Population Health Transformation is simply allowing all of these possible methods of care to be made available and supported for each individual to make the fullest use of as they wish.

The current plan for assessing population health is to evaluate patients based on electronic medical records data, without taking these various other means for care into account.  With electronic medical data, we have the option of either having more information and knowledge to assess regardless of how much of it is valid and how much is gibberish.  In remote sensing, there is this way to analyze the surface of the earth based simply of color patterns for various wavelengths of reflection and absorption.  The nonsupervised method is done by allowing the system to learn the differences and try to classify parts of the earth’s surface by assigning relationships between each one and its neighbor (the cell next door and its wavelength pattern), and others like it next foor or afar, with still more neighbors to take into account.  Supervised methods of evaluating the same data require that we add a human touch to this methodology by overseeing how some of these initial building blocks are put together for the rest of the program to run.  Supervised methods require knowledge and experience to be correct.

The up and coming way to analyze people health involves features from both of these methods.  The big question is, can the new method differentiate personalities based on the clinical data.  By engaging actual people in such a progam as focus groups, one can learn to find ways to define these individual differences, the differences between the punk rocker living on the street engaging in frequent cannabis use, and the gothic princess doing tricks every now and then and making use of vodka rather than coke.

To put Population Health Transformation into perspective with all of this, suffice it to say that individuals with experience at the street (“alternative”) and clinical (“traditional” or “allopathic”) levels for these outliers are needed for the best analyses to be performed.  Their expertise adds more credence and more value to whatever methods are used to try to map out population health at the small area level, for reasons of developing very specific prediction modeling tools.  Currently the idea is there, but the knowledge base needed to fully engage in such a task is not really there, that is unless the people employed to make these predictions are experienced homeopaths, with experience as well in dealing with the gall bladder meridan and that added knowledge needed to know the differences between when it is gu chi causing the gall bladder to have a problem due to some food the patient ate or more seriously a result of a diminished wen chi implicating some underlying chronic disease problem.

Population Health Transformation is making full use of your resources.


Mapping and Defining regions–the HEDIS and NCQA Regions.  Before reviewing the detailed outcomes of Pacific Northwest health, it helps to look at the “regions” that have defined for understanding and testing population health that are presently being used.  The U.S. has been divided into regions in several ways for statistical analyses.  The Census has a method for defining areas of the country, and since this is a health study of the U.S. we can compare this with the standard way of evaluating national medical programs for this country–the HEDIS/NCQA methods.

There are two sets of studies out there that tend to portray their results with some relationship to regions of the United States.  HEDIS studies are a standard for most large programs, and due to the national presence of HEDIS related activities, we have the opportunities to observe national health statistics in a large area or regional manner as well.

More illustrative of this potential means for evaluating regional health patterns is the work of NCQA.  NCQA has pre-defined its regions, but unfortunately has left us with some fairly large regions in the western United States.  The manner in which regions are defined relative to health always has an aspect that is related to cost for services and how it applied to the assignment of value process.  The common perspective is that one region costs more than another for the same sort of service, for various reasons.

If this cost and consumer behavior related reasoning is ignored, then we can break the larger NCQA regions down into smaller regions or subregions, and then neighboring states in distinctly different parts of the US can be evaluated and compared.  In this way, we can compare health care in the Pacific Northwest with healthcare in the Northern Rocky Mountain States and with health care in the Southern Pacific region or Southwestern US, an evaluation that can’t be managed using the NCQA method of comparing different regional health care delivery systems.

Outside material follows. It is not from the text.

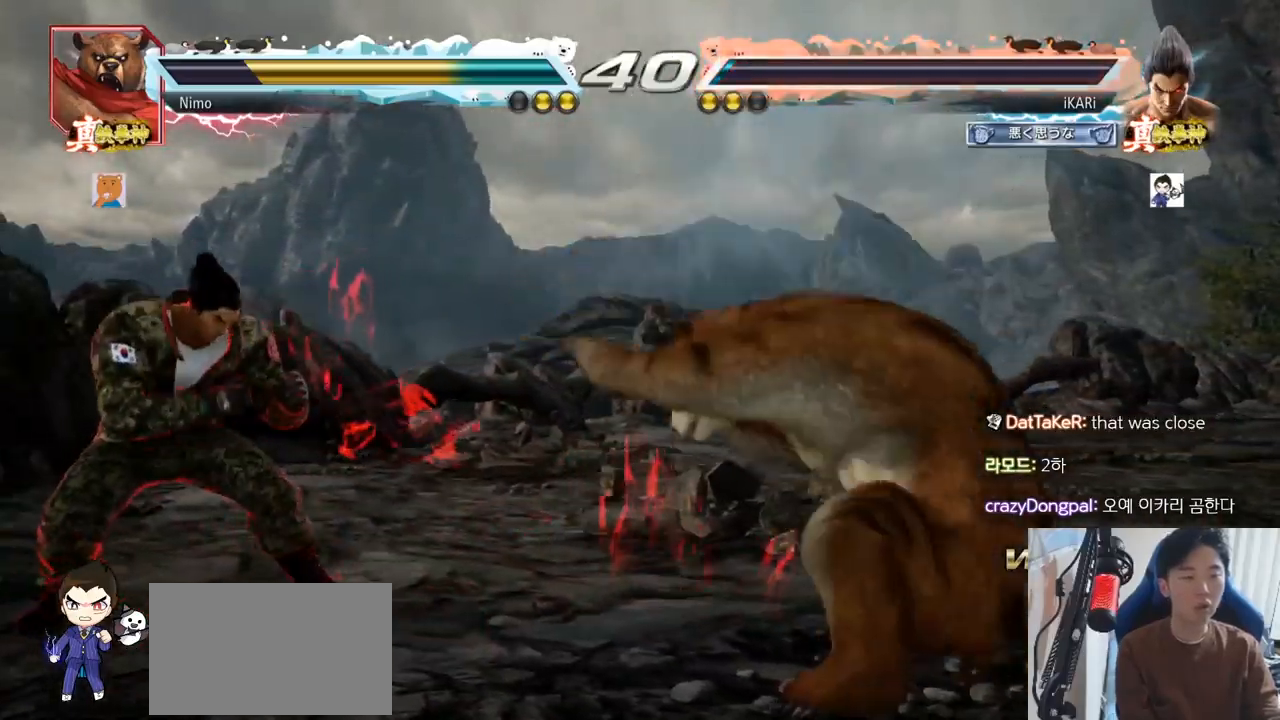
{"buttons": [], "left_stick": "left"}
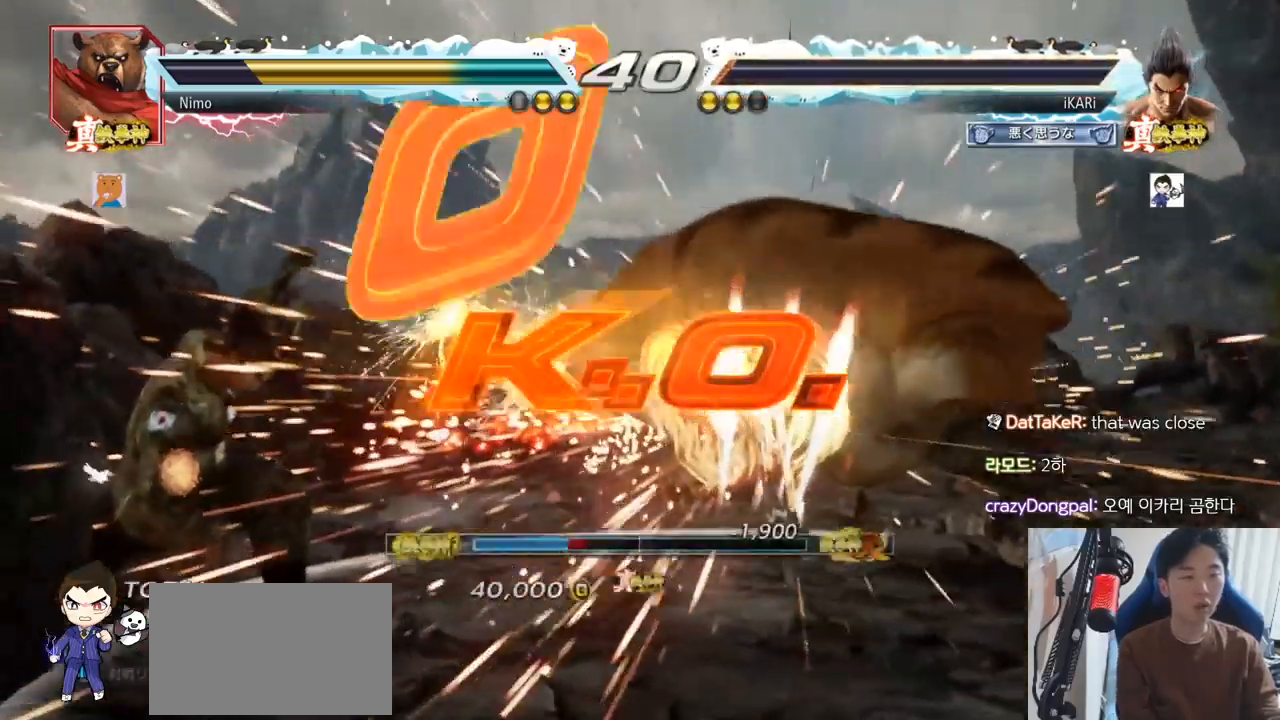
{"buttons": [], "left_stick": "center"}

A simple view of the Census versus HEDIS/NCQA reveals significant differences between regions.  One has to wonder which method is better, a method which focuses mostly on people and their primary age, gender and ethnicity attributes. or the other method which tries to define regional health behaviors and related disease patterns.  Logically, we want to demonstrate favoritism towards the latter, and in the case of broadscale disease mapping, employing this method is not so much a problem in terms of reviewing large numbers of people.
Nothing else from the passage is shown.